The Islamic Republic is continuing to “exploit ongoing dialogue to carry out strategic activity” linked to its military nuclear program, the chief of staff said. Sanctions and international isolation were having a big effect on Tehran, and might yet cause it to decide to change its path, he added.
“Iran is striving for regional hegemony. In all of the places it is involved, the implications of its capabilities are far wider than something local or regional,” Gantz stated.
Turning his attention to Syria, Gantz said the country was marked by growing instability in areas where Basher Assad once ruled. “Iran and Hezbollah are involved up to their neck – and higher -” in attempts to safeguard the Syrian regime, while also preparing for a post-Assad future, Gantz said. “Strangely, there is Russian support for Assad,” he added.
Noting that some Israeli obverses are describing Syria as the new and local Afghanistan, Gantz said strategic weapons in the country could fall into the wrong hands.
“We’re not waiting for this future to arrive. We’ve been preparing for it operationally for over a year, throughout the whole of the Golan Heights,” he said.
In Lebanon, Hezbollah is growing stronger militarily, yet remains deterred by Israel due to the 2006 Second Lebanon War, Operation Cast Lead in 2009, and Operation Pillar of Defense last year, Gantz argued. Hezbollah is concerned by the weakening Tehran-Damascus-Beirut axis, and is subject to domestic Lebanese pressure. Nevertheless, it is trying to assist Assad as much as it can, while trying to take hold of weapons and preparing itself for the future, he said.
To the south, in Gaza, Hamas remains deterred by Israel, and is not interested in losing control of the Strip, Gantz said. “But it’s not the only player. Other terrorist organizations are operating from there. Hamas is trying to restrain them, not always successfully. We of course cannot agree that the reality in Gaza will go back to what it was before Operation Pillar of Defense,” he said, referring to frequent rocket attacks on Israeli civilians and border attacks on military patrols.

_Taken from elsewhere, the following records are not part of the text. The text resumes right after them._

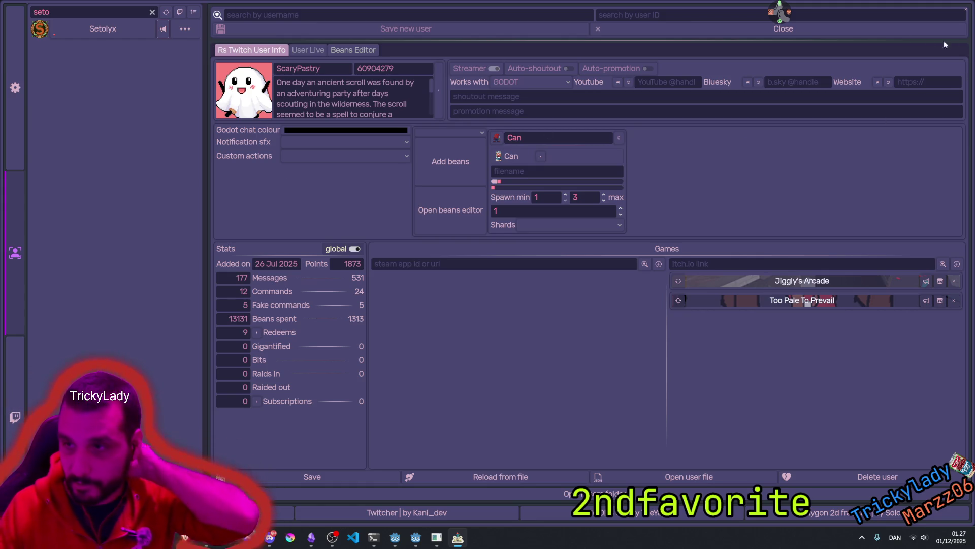
Step: Refilter, open the viewer's details and show the itch.io info for Locks & Larceny
click(152, 12)
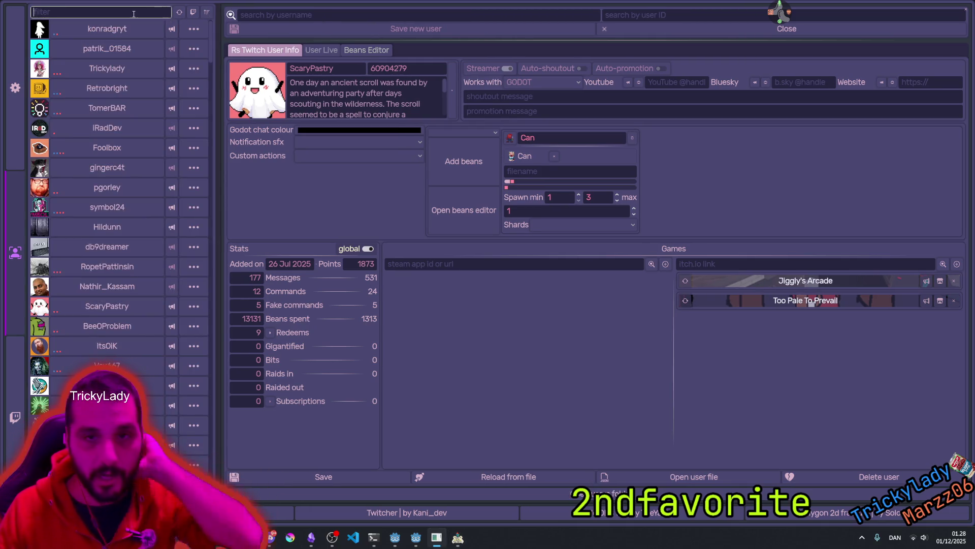
text(seto)
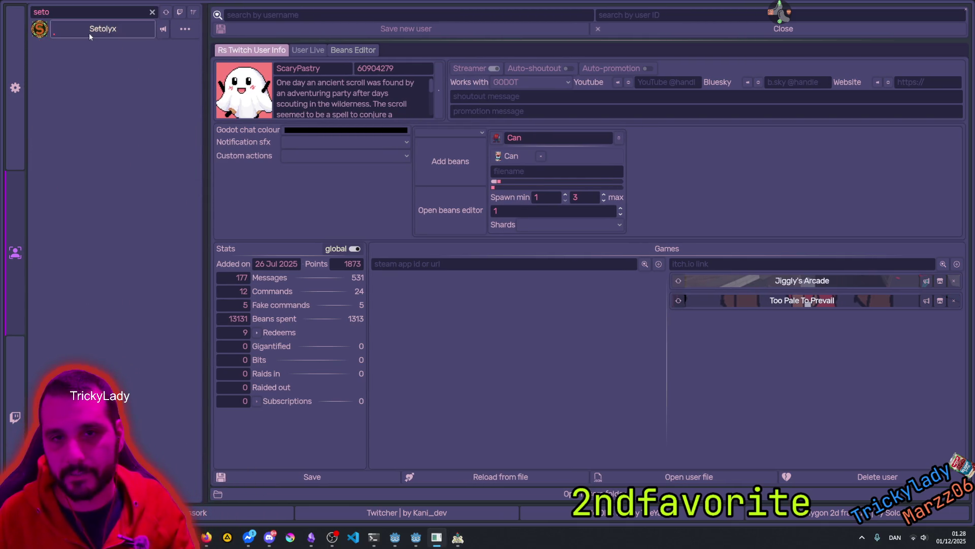
click(91, 30)
click(833, 279)
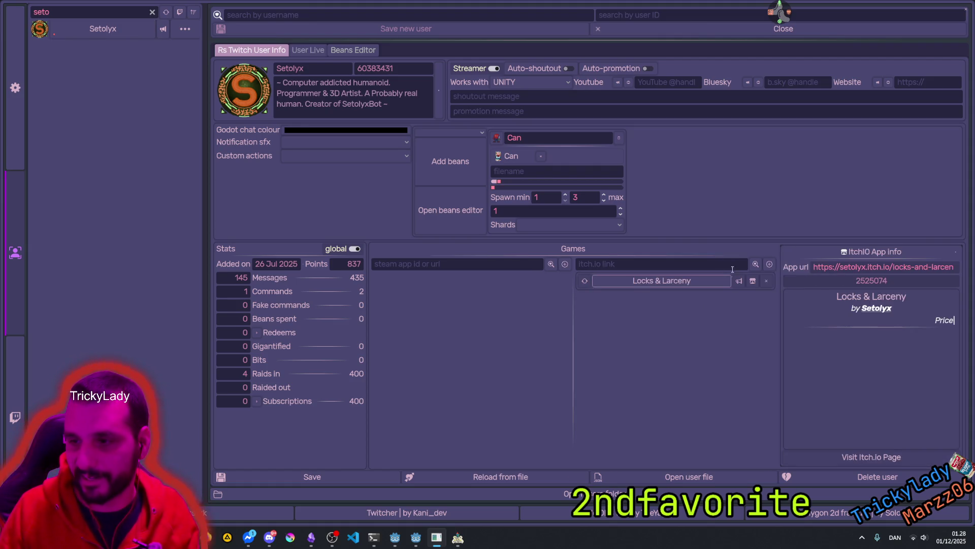
click(738, 280)
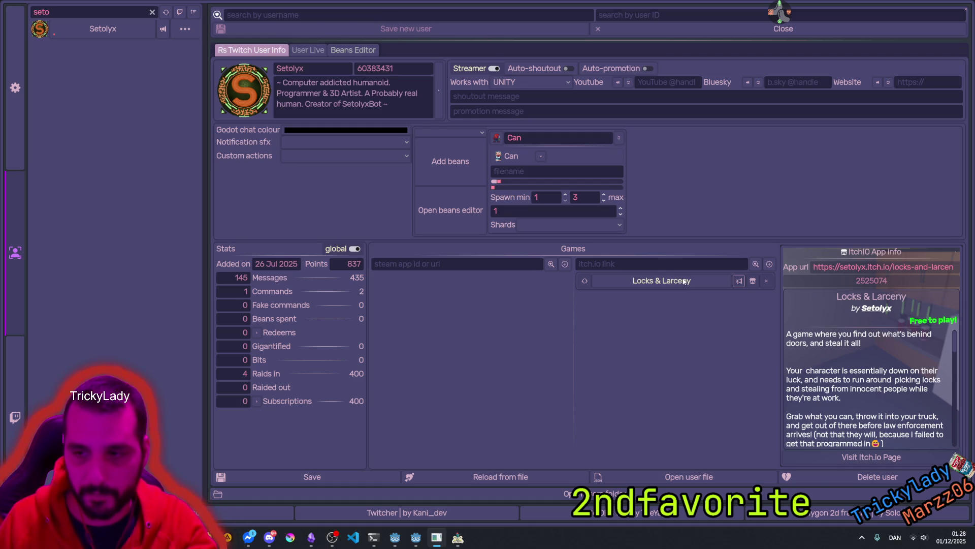
Step: Browse the Locks & Larceny itch.io page and cycle through its enlarged screenshots
click(753, 281)
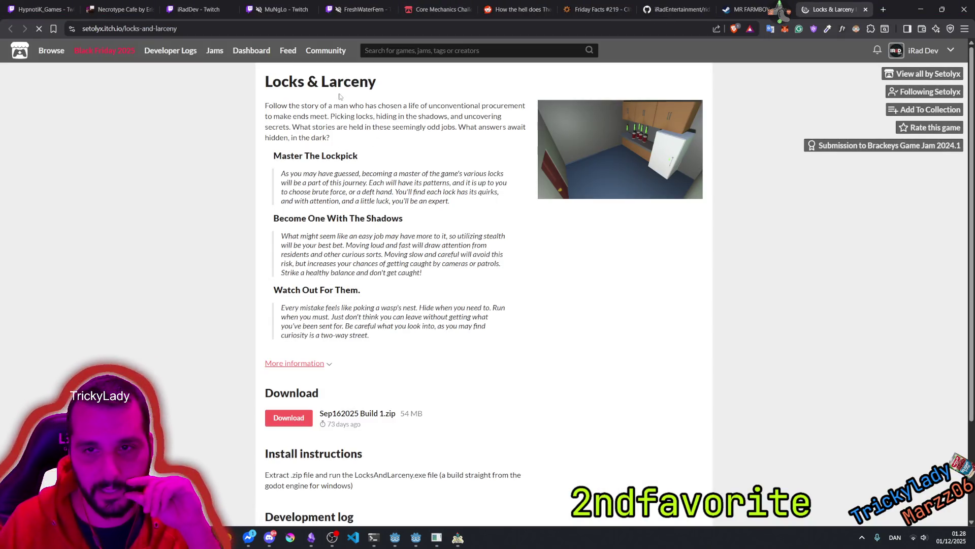
drag(337, 84, 403, 106)
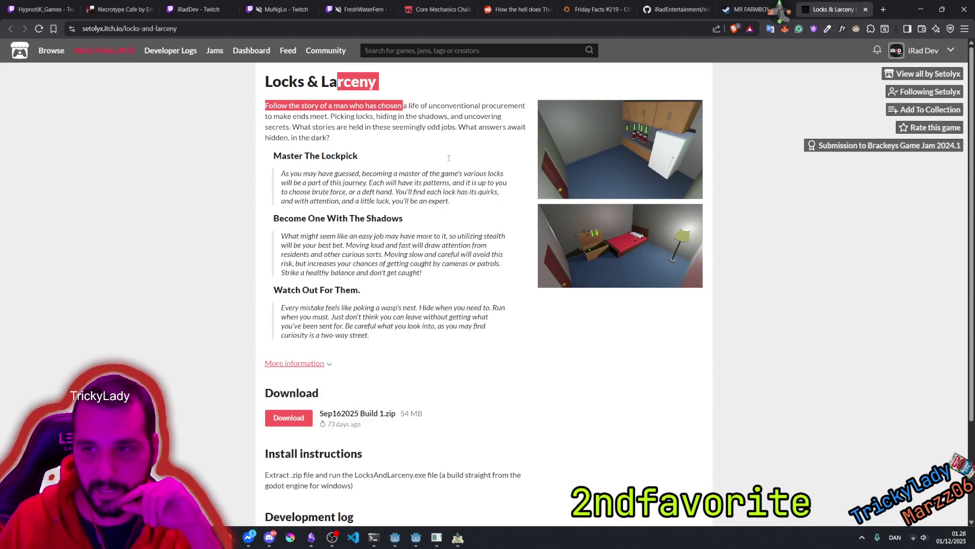
click(627, 169)
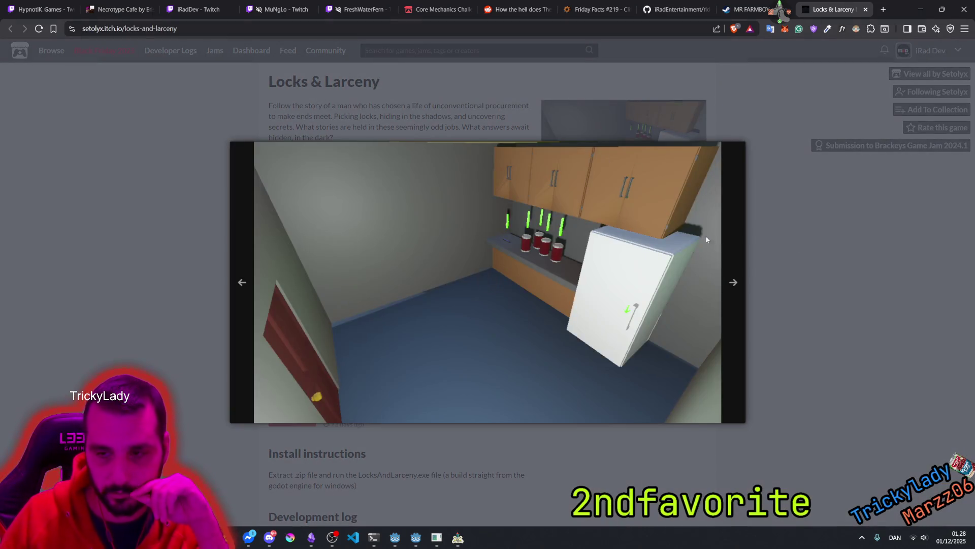
click(739, 281)
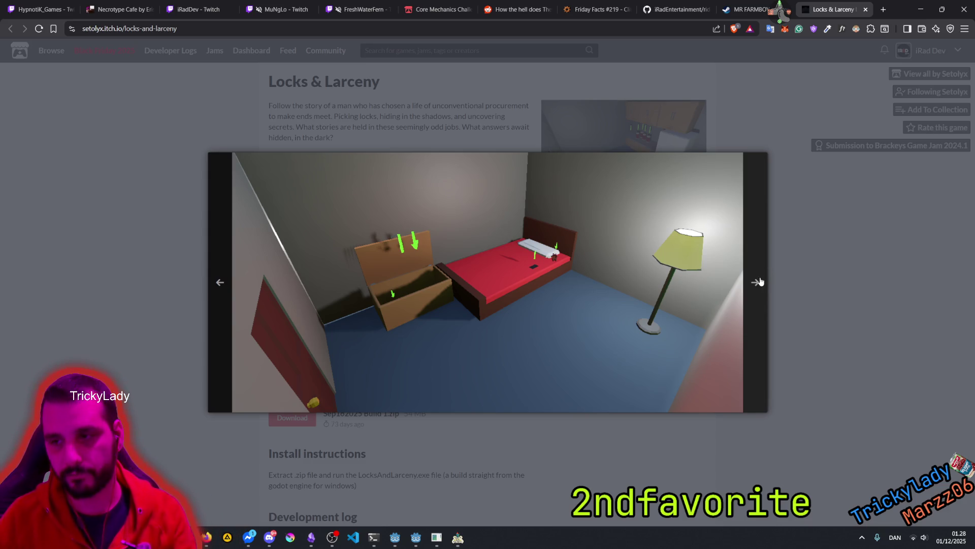
click(760, 276)
click(742, 299)
click(841, 294)
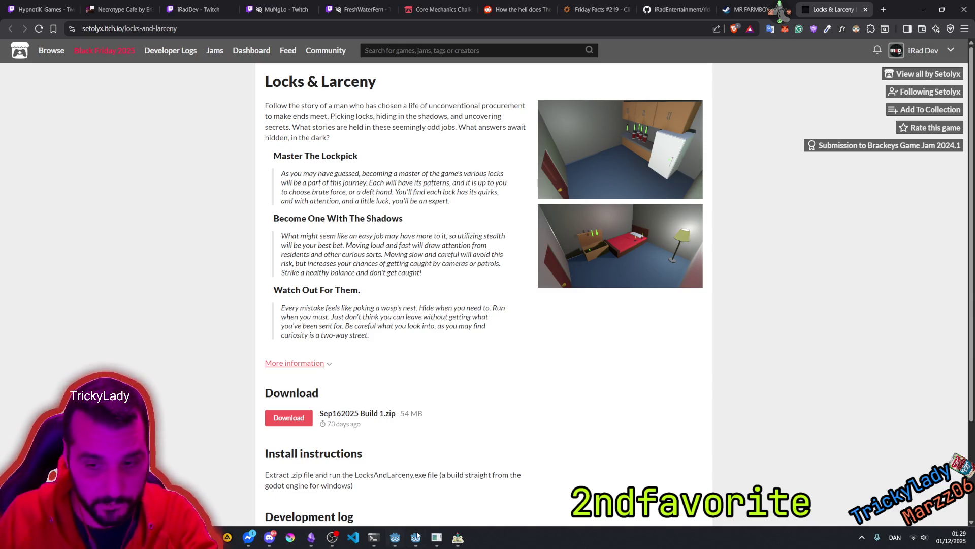
Step: Return to Godot, enlarge the code area and place the caret at line 247
click(416, 537)
drag(348, 269, 351, 345)
click(372, 247)
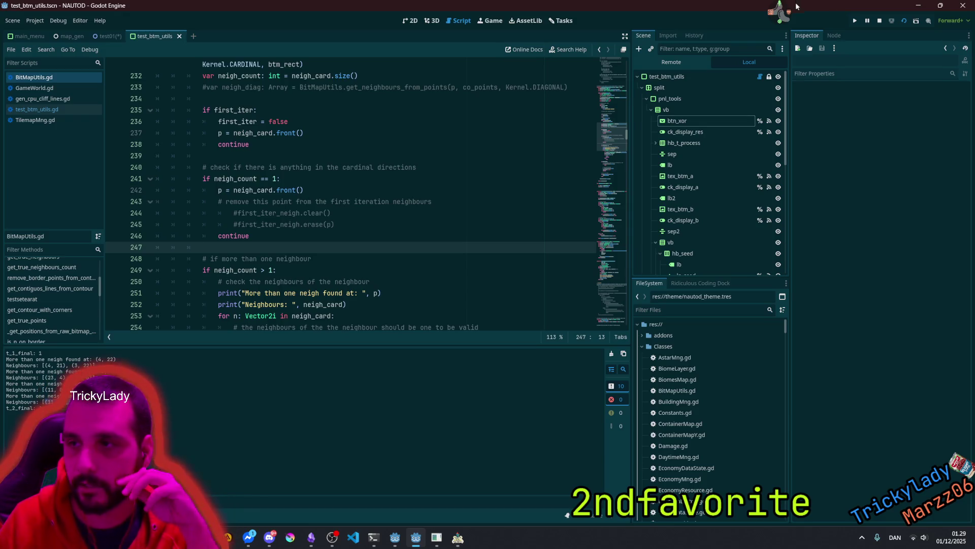
Step: Filter Twitcher for the viewer's username and open Benjumpin Hopkins Demo's Steam store page
click(779, 17)
click(776, 38)
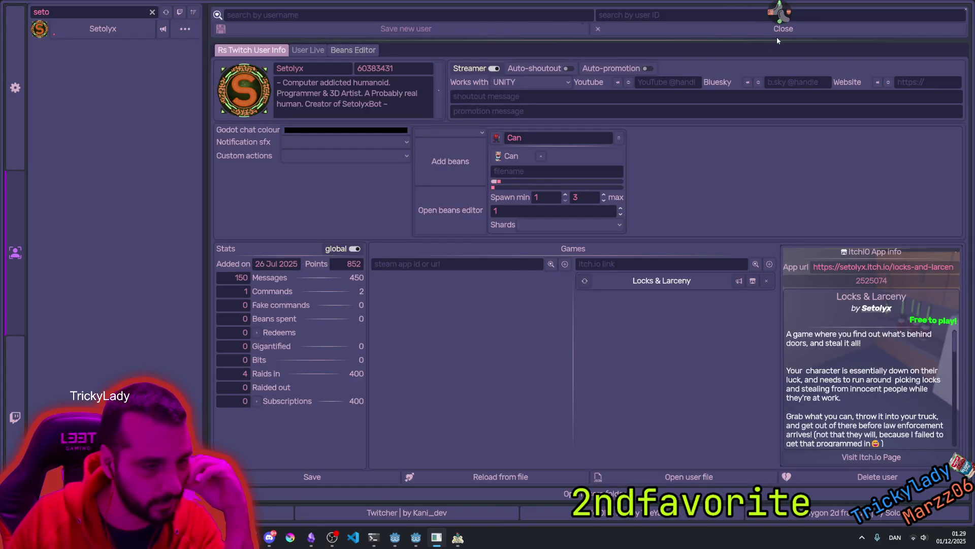
click(152, 12)
text(mrwho)
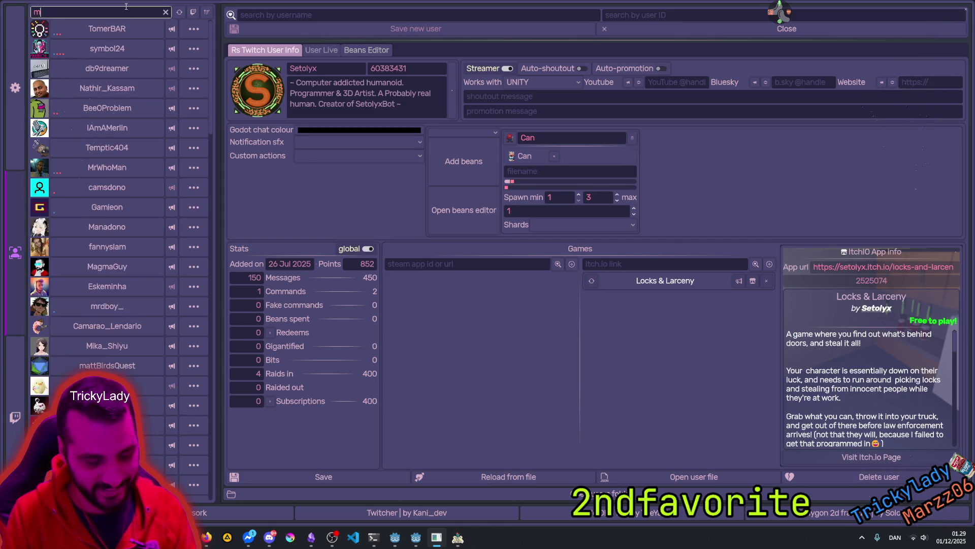
click(102, 29)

“We’re trying as much as possible to act wisely between the pedals of responding and not responding. [But] if it won’t be quiet, we can strengthen our deterrence, or take more dramatic steps than the steps we took until now. I hope it’s not needed, but if it is, we won’t hesitate to activate force in this area,” Gantz warned.
The IDF does not identify an initiative to launch a war against Israel at this time, but every arena is very sensitive, and the potential for a deterioration that can trigger a war is something the IDF is preparing itself for, he added.
The IDF is working on increasing the accuracy of its firepower, working on operational flexibility, and strengthening its ability to fight simultaneously on multiple fronts, Gantz said.
One of the central aims is to deal a decisive blow to the enemy and keep rounds of conflicts short, he added.